Extracted page text data:
--
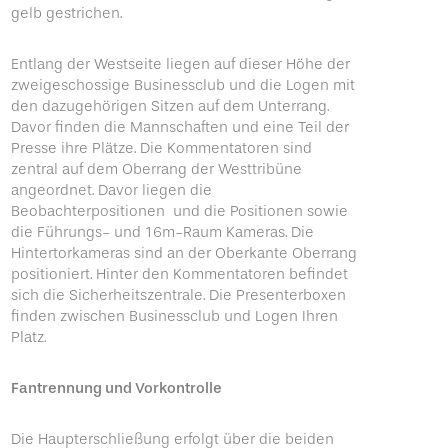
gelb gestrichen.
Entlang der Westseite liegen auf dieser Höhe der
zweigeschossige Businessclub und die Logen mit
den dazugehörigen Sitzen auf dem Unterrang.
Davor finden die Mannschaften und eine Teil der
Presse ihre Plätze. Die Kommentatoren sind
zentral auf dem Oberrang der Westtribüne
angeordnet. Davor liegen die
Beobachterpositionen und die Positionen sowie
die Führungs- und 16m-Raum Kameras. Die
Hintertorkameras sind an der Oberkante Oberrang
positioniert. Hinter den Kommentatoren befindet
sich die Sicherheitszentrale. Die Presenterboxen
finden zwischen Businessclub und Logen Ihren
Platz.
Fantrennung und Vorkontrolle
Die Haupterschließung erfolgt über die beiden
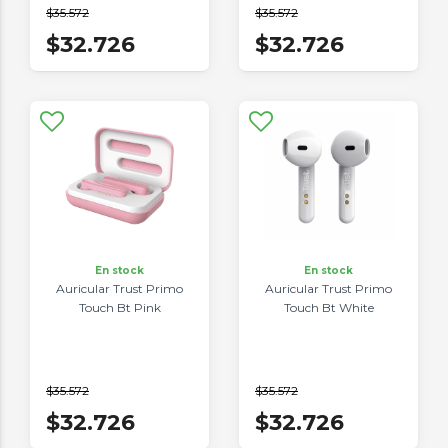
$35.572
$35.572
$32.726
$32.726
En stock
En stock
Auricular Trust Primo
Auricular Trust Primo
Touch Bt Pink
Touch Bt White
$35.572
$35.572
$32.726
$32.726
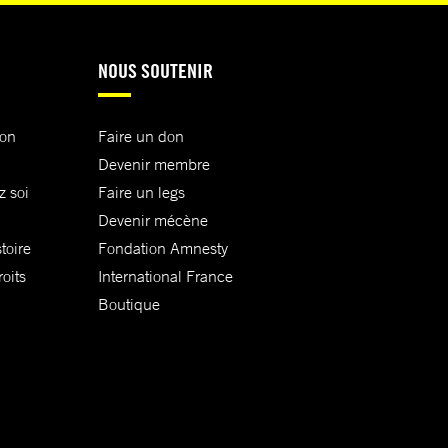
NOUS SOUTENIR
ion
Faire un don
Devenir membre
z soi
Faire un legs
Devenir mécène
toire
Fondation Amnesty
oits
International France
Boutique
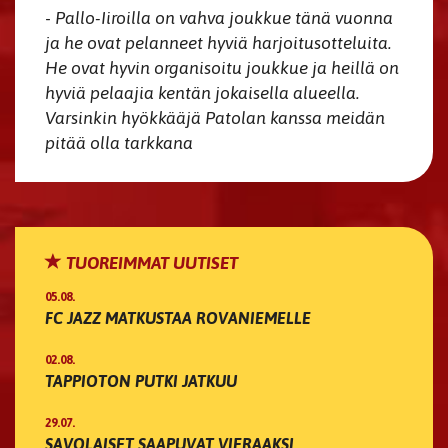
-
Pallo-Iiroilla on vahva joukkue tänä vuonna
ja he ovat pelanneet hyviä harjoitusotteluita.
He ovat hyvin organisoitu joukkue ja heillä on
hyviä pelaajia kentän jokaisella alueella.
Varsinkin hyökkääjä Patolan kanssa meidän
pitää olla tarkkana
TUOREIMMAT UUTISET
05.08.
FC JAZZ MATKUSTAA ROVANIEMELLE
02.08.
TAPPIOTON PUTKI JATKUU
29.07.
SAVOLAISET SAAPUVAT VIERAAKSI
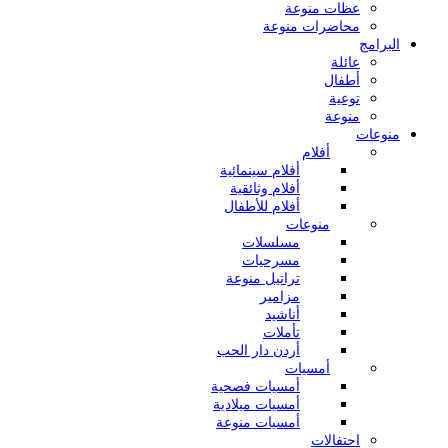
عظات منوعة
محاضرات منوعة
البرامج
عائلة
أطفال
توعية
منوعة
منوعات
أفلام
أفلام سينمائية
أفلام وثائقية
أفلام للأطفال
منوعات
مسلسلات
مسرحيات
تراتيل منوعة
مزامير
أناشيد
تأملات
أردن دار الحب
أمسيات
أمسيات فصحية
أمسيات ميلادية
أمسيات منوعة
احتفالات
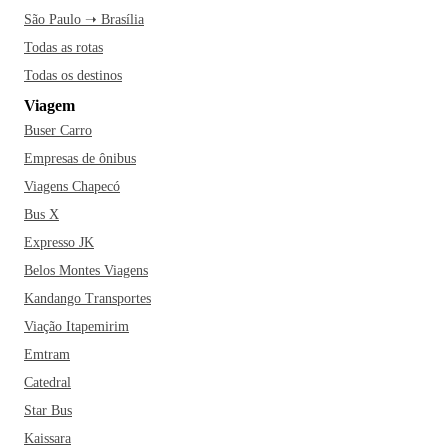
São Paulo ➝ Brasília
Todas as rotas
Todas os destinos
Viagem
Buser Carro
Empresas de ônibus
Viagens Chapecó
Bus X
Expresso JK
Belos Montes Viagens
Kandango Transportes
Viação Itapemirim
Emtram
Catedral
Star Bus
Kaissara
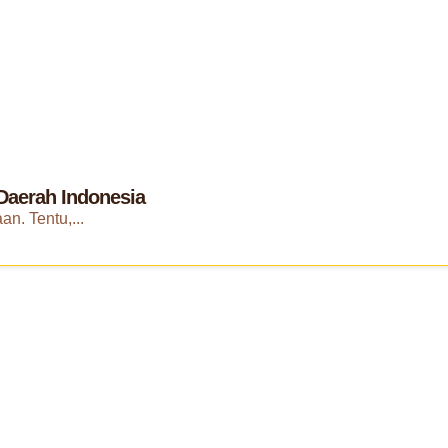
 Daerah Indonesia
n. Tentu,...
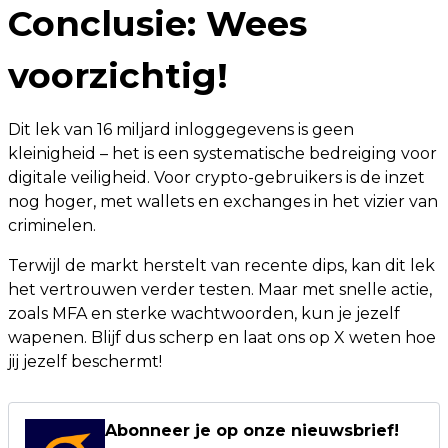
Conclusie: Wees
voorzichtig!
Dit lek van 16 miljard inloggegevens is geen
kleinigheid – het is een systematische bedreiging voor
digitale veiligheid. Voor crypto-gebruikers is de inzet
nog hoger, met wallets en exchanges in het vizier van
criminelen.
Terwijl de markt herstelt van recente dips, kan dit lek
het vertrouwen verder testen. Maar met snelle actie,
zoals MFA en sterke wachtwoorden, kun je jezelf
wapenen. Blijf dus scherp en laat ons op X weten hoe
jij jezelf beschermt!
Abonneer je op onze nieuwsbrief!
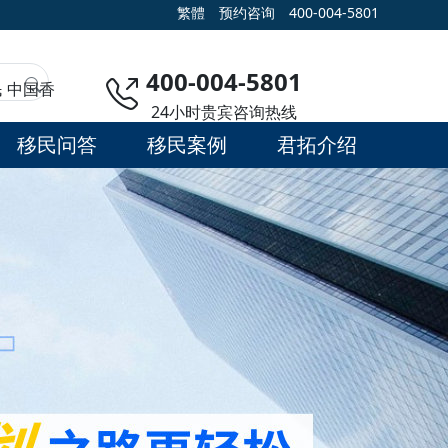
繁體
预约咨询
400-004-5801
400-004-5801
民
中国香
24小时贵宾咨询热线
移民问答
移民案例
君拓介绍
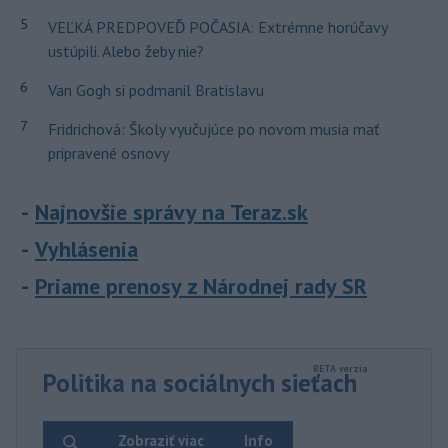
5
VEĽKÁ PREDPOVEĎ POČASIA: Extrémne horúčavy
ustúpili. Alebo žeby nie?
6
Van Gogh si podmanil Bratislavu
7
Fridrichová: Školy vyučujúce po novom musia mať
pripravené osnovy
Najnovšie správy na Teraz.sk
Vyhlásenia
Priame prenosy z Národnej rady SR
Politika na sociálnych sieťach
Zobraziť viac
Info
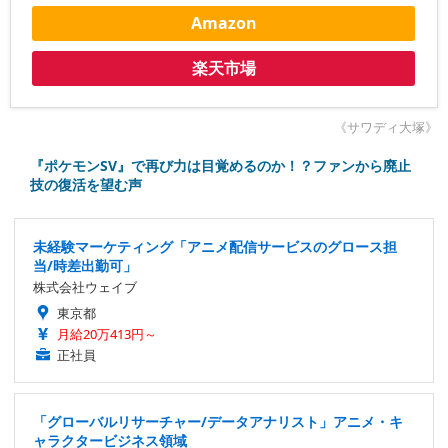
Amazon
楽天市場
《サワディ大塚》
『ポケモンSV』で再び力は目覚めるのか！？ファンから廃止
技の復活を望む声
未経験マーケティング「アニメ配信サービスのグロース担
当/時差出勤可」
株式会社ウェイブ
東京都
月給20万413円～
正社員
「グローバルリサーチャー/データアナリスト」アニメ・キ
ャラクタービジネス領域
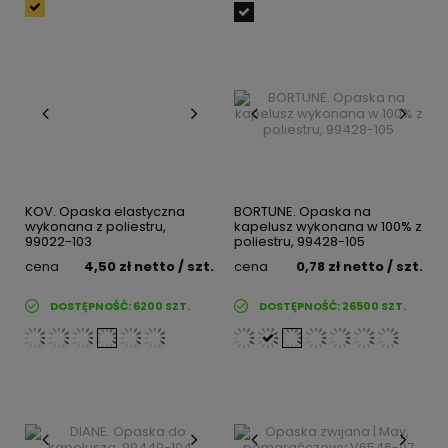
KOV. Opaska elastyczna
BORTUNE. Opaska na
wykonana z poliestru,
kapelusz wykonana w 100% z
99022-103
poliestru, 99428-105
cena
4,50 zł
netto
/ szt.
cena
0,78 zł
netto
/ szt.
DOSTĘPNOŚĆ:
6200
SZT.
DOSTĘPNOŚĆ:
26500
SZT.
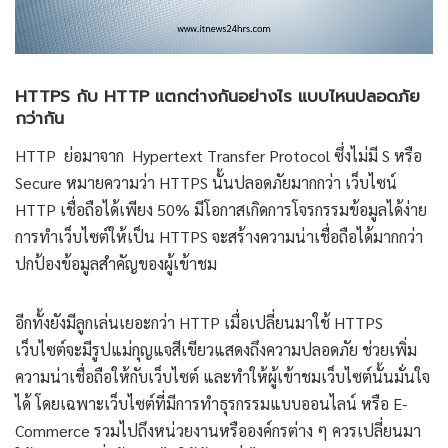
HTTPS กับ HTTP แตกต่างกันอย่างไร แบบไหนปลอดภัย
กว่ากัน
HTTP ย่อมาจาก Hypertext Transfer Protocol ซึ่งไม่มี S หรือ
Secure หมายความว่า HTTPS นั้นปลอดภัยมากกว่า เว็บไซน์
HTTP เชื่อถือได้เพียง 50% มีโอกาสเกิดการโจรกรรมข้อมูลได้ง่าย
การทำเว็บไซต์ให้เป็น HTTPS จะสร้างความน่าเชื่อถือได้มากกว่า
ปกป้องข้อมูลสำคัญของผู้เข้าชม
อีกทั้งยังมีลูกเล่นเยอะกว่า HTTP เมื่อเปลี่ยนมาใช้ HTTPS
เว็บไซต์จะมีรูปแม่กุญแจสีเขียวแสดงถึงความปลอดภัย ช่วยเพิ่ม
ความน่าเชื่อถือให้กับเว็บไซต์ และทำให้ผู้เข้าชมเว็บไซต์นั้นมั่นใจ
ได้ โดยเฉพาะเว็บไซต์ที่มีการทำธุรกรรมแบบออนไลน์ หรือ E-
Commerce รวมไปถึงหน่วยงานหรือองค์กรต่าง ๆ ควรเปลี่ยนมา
--
** ASSIGNMENT **
What lines of the data contain the string "Oberrang"? List them.

** WRITTEN SOLUTION **
zentral auf dem Oberrang der Westtribüne
Hintertorkameras sind an der Oberkante Oberrang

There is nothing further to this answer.